Wien - Neue Projekte von Michael Glawogger, Antonin Svoboda, Rupert Henning, Gerhard Friedl und Eva Urthaler sind unter den zehn Spielfilmen und Dokus, für die der Filmfonds Wien in seiner ersten Jurysitzung des Jahres Förderungen in der Höhe von insgesamt 1.403.160 Euro beschlossen hat. 1.354.260 Herstellungsförderung verteilen sich dabei auf vier Spiel- und zwei Dokumentarfilme sowie eine Spieldoku, teilte der Filmfonds in einer Aussendung mit.

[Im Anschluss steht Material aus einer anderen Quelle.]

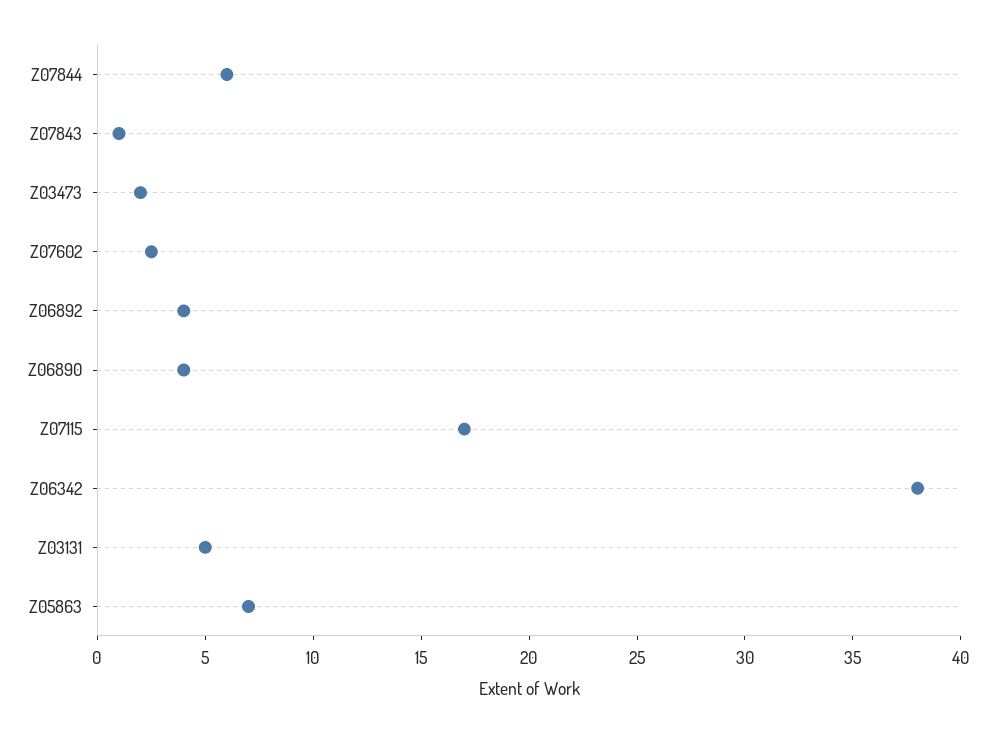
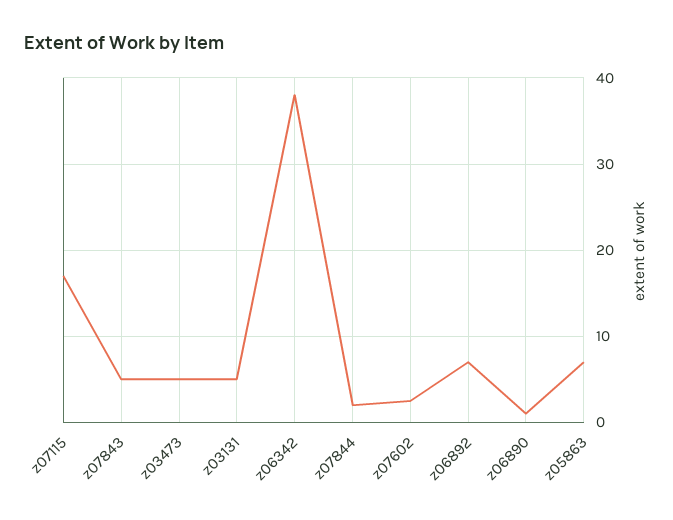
Z07844: 6 -> 2
Z07843: 1 -> 5
Z03473: 2 -> 5
Z06892: 4 -> 7
Z06890: 4 -> 1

Der größte Betrag der Herstellungsförderung (bis zu 455.000 Euro) geht an die Verfilmung des Bühnenstücks "Freundschaft" (Dor Film) von Rupert Henning und Florian Scheuba. Auf Platz zwei mit bis zu 330.000 Euro folgt Michael Glawoggers "Contact High" (Lotus Film), in dem die Hauptfiguren seines Films "Nacktschnecken" wieder auftauchen. Mit bis zu 295.000 Euro wird Antonin Svobodas Parabel "Patsch" (Coop99) gefördert, in der ein Geschichtsprofessor und sein depressiver Schwager auf einer Tiroler Bergstraße verunglücken. Und bis zu 100.000 Euro gehen an Sinisa Dragins Tragikomödie "Wenn das Samenkorn nicht stirbt" (Wega Film) über einen Fischer, der Menschen über die Donau bringt, die aus verschiedenen Gründen die Grenze zwischen Rumänien und Serbien nicht legal überschreiten können.

Dokumentationen

Mit "Stalin on my mind" (Wildart Film) von Nodar Managadze, dem wohl bedeutendsten Filmemacher Georgiens, wird eine Spieldoku über den Stalinkult in Georgien unterstützt (bis zu 86.610 Euro). Bei den beiden geförderten Dokumentarfilmen handelt es sich um Barbara Caspars "Harte Mädchen weinen nicht" (Fischer Film) über die 1997 verstorbene umstrittene New Yorker Schriftstellerin und Underground-Ikone Kathy Acker (bis zu 25.000 Euro) und um "Good Morning, Last Hero" (Wega Film) von Elisabeth Guggenberger und Helmut Voitl über den Einfluss russischer Rockmusik auf den Zerfall der Sowjetunion in den achtziger Jahren (bis zu 62.650 Euro).

Bei der Projektentwicklungsförderung wurden mit "A View of Ears" von Sabine Groschup (Amour Fou) sowie "Panik von 94" (Mischief Films) von Gerhard Friedl ("Hat Wolff von Amerongen Konkursdelikte begangen?") zwei weitere Dokumentarfilme unterstützt: "A View of Ears" lässt zur Frage "Wie kam der Klang in die Kunst?" die weltweit bedeutendsten Künstler aus den Bereichen Bildende Kunst, Musik, Video Performance, Architektur und Film zu Wort kommen. "Panik von 94" widmet sich den Arbeitskämpfen in den USA am Ende des 19. Jahrhunderts. "Caretta, Caretta" (Novotny&Novotny) von Jakob Erwa und Eva Urthaler ("Keller") schließlich erzählt nach dem gleichnamigen Roman von Paulus Hochgatterer im Stil eines Coming-of-Age-Dramas die Reise eines 16-Jährigen zu sich selbst. (APA)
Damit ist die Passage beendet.